Zsuzsa Csergő
Professor
Political Studies
Queen's University
Zsuzsa Csergő’s research addresses questions of nationalism and democracy in post-Cold War Europe. She is a comparativist whose publications have focused on majority-minority relations and the politics of language rights in Central and Eastern Europe, and the changing faces of nationalism, kin-state activism, and minority inclusion in the enlarged European Union. She led the Association for the Study of Nationalities (ASN) for six years (as President until 2020) and is currently the Director of the ASN’s global platform, “Virtual ASN.”
Before joining the Queen’s faculty, she was Assistant Professor of Political Science and Coordinator of the Women’s Leadership Program in U.S. and International Politics at the George Washington University.
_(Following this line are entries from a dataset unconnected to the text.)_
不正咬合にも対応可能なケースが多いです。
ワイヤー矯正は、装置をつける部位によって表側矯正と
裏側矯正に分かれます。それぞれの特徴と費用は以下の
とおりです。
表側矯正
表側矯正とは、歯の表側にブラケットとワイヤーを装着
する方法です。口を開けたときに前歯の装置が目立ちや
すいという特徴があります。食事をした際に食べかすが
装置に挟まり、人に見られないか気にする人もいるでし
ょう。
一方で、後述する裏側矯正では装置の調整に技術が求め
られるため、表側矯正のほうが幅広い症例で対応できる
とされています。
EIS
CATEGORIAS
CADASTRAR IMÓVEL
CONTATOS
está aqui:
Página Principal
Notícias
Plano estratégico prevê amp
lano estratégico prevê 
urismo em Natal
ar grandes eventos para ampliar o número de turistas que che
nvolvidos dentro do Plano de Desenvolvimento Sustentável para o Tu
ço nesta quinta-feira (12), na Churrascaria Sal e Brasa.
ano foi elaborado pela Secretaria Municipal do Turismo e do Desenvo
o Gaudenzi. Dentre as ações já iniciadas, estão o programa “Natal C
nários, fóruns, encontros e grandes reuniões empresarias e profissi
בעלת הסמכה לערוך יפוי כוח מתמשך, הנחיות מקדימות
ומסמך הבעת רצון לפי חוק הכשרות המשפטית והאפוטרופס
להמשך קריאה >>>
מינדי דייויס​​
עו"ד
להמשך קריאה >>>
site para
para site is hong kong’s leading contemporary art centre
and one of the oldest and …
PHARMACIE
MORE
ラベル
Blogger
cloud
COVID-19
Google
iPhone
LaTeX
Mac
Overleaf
She has received a number of prestigious research fellowships and awards, including the Sherman Emerging Scholars Award at the University of North Carolina, the Fernand Braudel Senior Fellowship at the European University Institute in Florence, and major research grants from the Woodrow Wilson International Center for Scholars, the American Council of Learned Societies/Social Sciences Research Council, the Canadian Social Sciences and Humanities Research Council (SSHRC), and the European Commission.
Her research in recent years has centered on questions around minority democratic agency, aiming to advance the general understanding about the conditions under which persistent minority populations can develop democratic agency despite the structural disadvantages of minority status. Csergő’s interest in the agency of minority actors was also reflected in some of her earlier work (e.g., Talk of the Nation: Language and Conflict in Romania and Slovakia, Cornell UP 2007; Europeanization and Changes in Minority Inclusion in Central and Eastern Europe, co-edited with Balázs Vizi, Intersections, 2017; Europeanization and Minority Political Agency, co-edited with Ada Regelmann, Routledge 2018). Her current projects focus on this theme more directly. A two-year fellowship funded by the European Commission enabled her to collect original data on the meso-level organizational activities of nine minority populations in Central, Eastern, and Southeastern Europe. The findings are incorporated in a book monograph she is writing about the building blocs of minority democratic agency. Meanwhile, she works on three collaborative projects focused on various dimensions of this theme: one explores the political agency of “ethnic newcomers” in historically divided cities; another develops a cross-regional comparative Minority Wellbeing Index (focused on socio-economic conditions and access to political and institutional decision-making); and the third focuses on the impact of securitization on ethnic minorities caught between states (where cross-border ethnic kinship becomes politicized in inter-state conflict).
Current Projects
This project examines change in ethnic rivalries in historically contested cities, where established status hierarchies are challenged by “political newcomers” such as immigrants and other newly mobilized ethno-cultural communities.
This is a cross-regional comparative index that focuses on minorities’ socio-economic conditions and access to political and institutional decision-making. Website anticipated launch, Fall 2022.
This project focuses on the impact of securitization on the democratic agency of ethnic minorities “caught between states” – in other words, where cross-border ethnic kinship becomes politicized in inter-state conflict.